Five Things About... The Swimmers by Julie Otsuka



This short novel spends the first half devoted to a community swimming pool that must close after it develops several unexplained cracks, and the second half on one of the swimmers, Alice. Alice’s dementia worsens and her family ends up placing her in a memory care center, where she slowly declines.

This is my first Otsuka novel, so I’m not sure if the others are like this, but her syntax is so attuned to her content. I actually used a passage with my students last week, since they often struggle to articulate the effect of sentence structure on the reading experience. 


I really enjoyed coming up with different theories on the mysterious cracks in the swimming pool. A neurological metaphor? The cracks represented synapses that were forming in the pool instead of Alice’s brain? A representation of our anxiety as we spiral into a constant web of worry?
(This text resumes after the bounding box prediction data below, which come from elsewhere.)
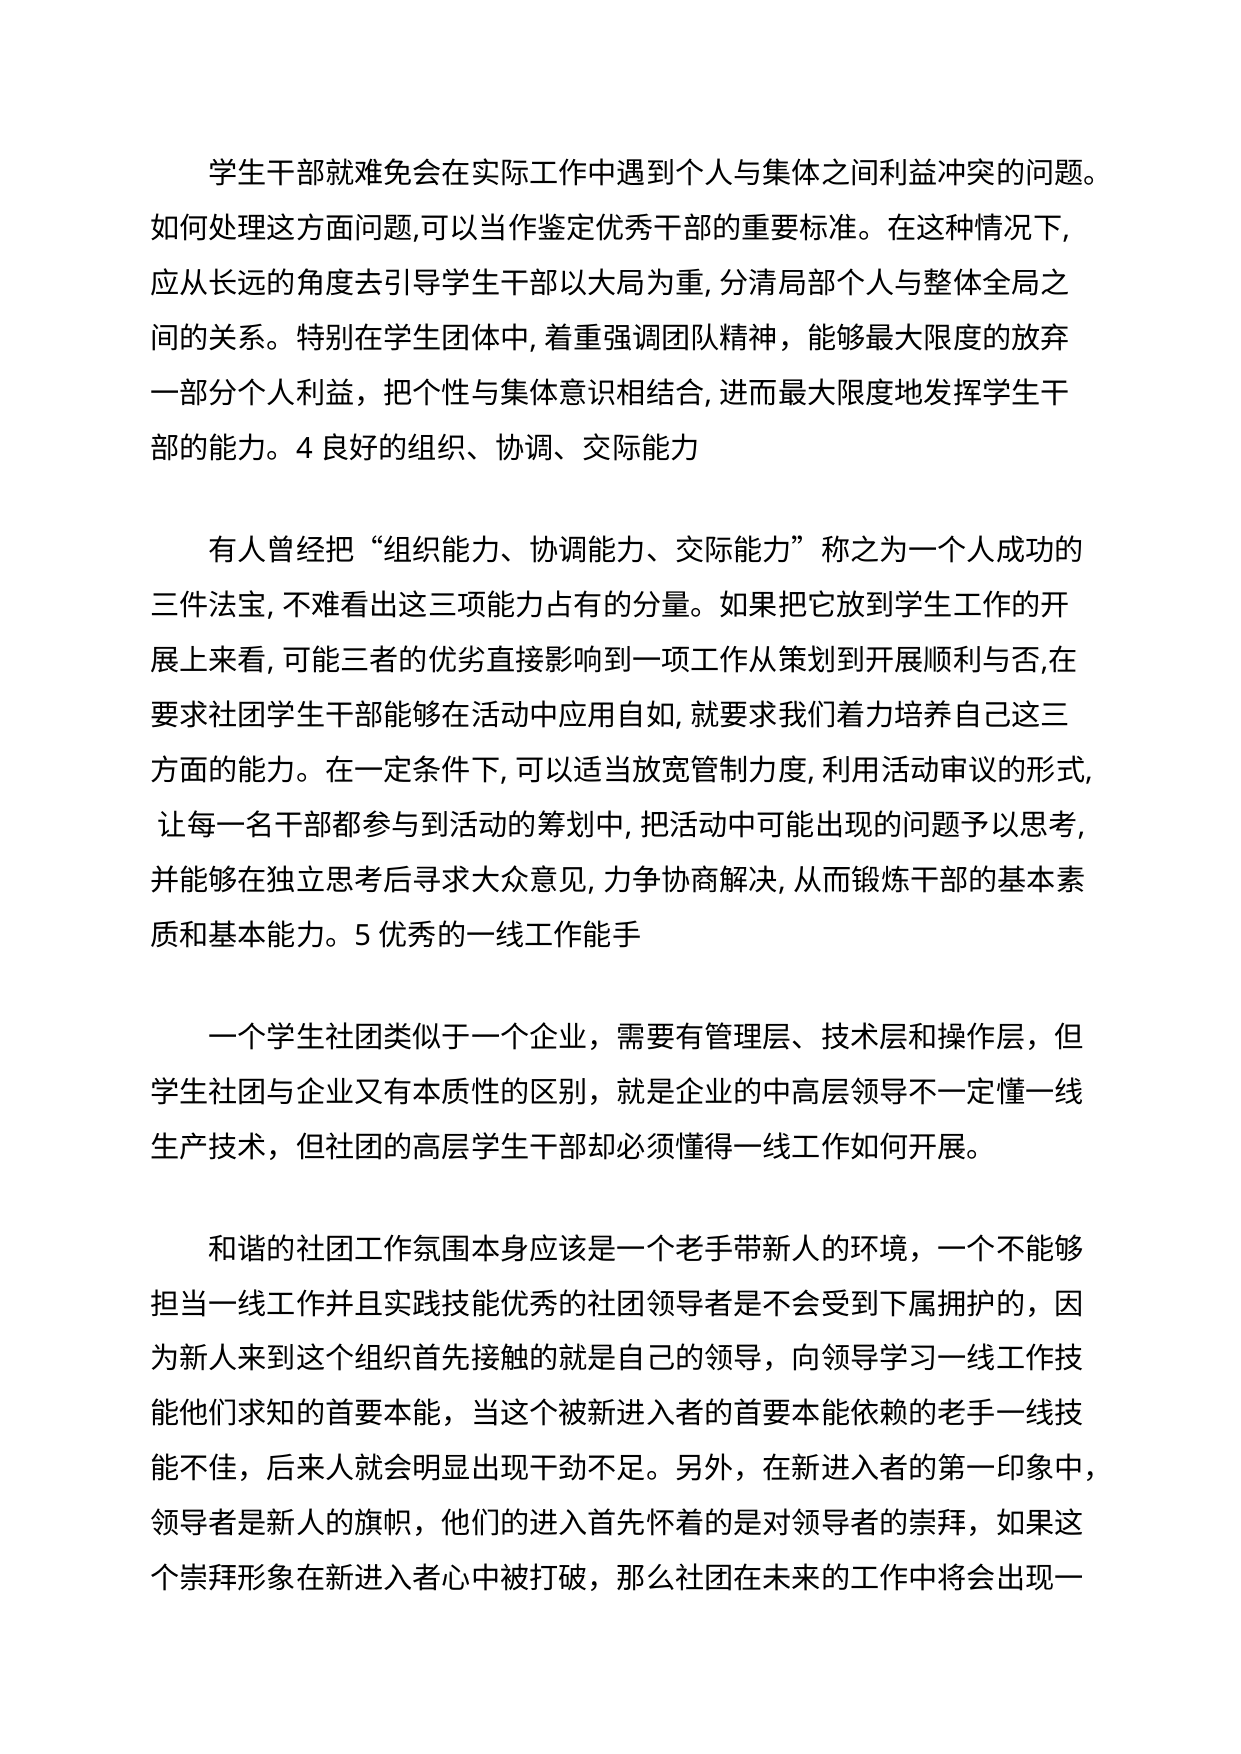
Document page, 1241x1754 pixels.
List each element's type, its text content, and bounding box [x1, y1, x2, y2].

text 学生干部就难免会在实际工作中遇到个人与集体之间利益冲突的问题。如何处理这方面问题,可以当作鉴定优秀干部的重要标准。在这种情况下, 应从长远的角度去引导学生干部以大局为重, 分清局部个人与整体全局之间的关系。特别在学生团体中, 着重强调团队精神，能够最大限度的放弃一部分个人利益，把个性与集体意识相结合, 进而最大限度地发挥学生干部的能力。4 良好的组织、协调、交际能力 [150, 150, 1090, 467]
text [150, 1225, 1090, 1597]
text 一个学生社团类似于一个企业，需要有管理层、技术层和操作层，但学生社团与企业又有本质性的区别，就是企业的中高层领导不一定懂一线生产技术，但社团的高层学生干部却必须懂得一线工作如何开展。 [150, 1014, 1090, 1166]
text 有人曾经把“组织能力、协调能力、交际能力”称之为一个人成功的三件法宝, 不难看出这三项能力占有的分量。如果把它放到学生工作的开展上来看, 可能三者的优劣直接影响到一项工作从策划到开展顺利与否,在要求社团学生干部能够在活动中应用自如, 就要求我们着力培养自己这三方面的能力。在一定条件下, 可以适当放宽管制力度, 利用活动审议的形式, 让每一名干部都参与到活动的筹划中, 把活动中可能出现的问题予以思考, 并能够在独立思考后寻求大众意见, 力争协商解决, 从而锻炼干部的基本素质和基本能力。5 优秀的一线工作能手 [150, 527, 1090, 954]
A way to show the inability of experts to form cohesive explanations? 


I think the book captures what it’s like to make the decision to place a loved one in a memory-care home in such a way where the detached, clinical tone makes the reader feel the emotion that the prose explicitly lacks. It also points out the business side of such facilities- at the end of the day it’s always about the bottom line.


The reminder to find something or somewhere to escape life’s stresses is broadcasted from the very first page. Life is hard and busy- we are all entitled to have a place where we can forget about our worries for a little while a few times a week. Maybe it’s swimming, or running, reading, or painting. Otsuka shows us that we have more control over our lives and are happier when we have an outlet (it wasn’t a coincidence that Alice’s dementia worsened when the pool shut down).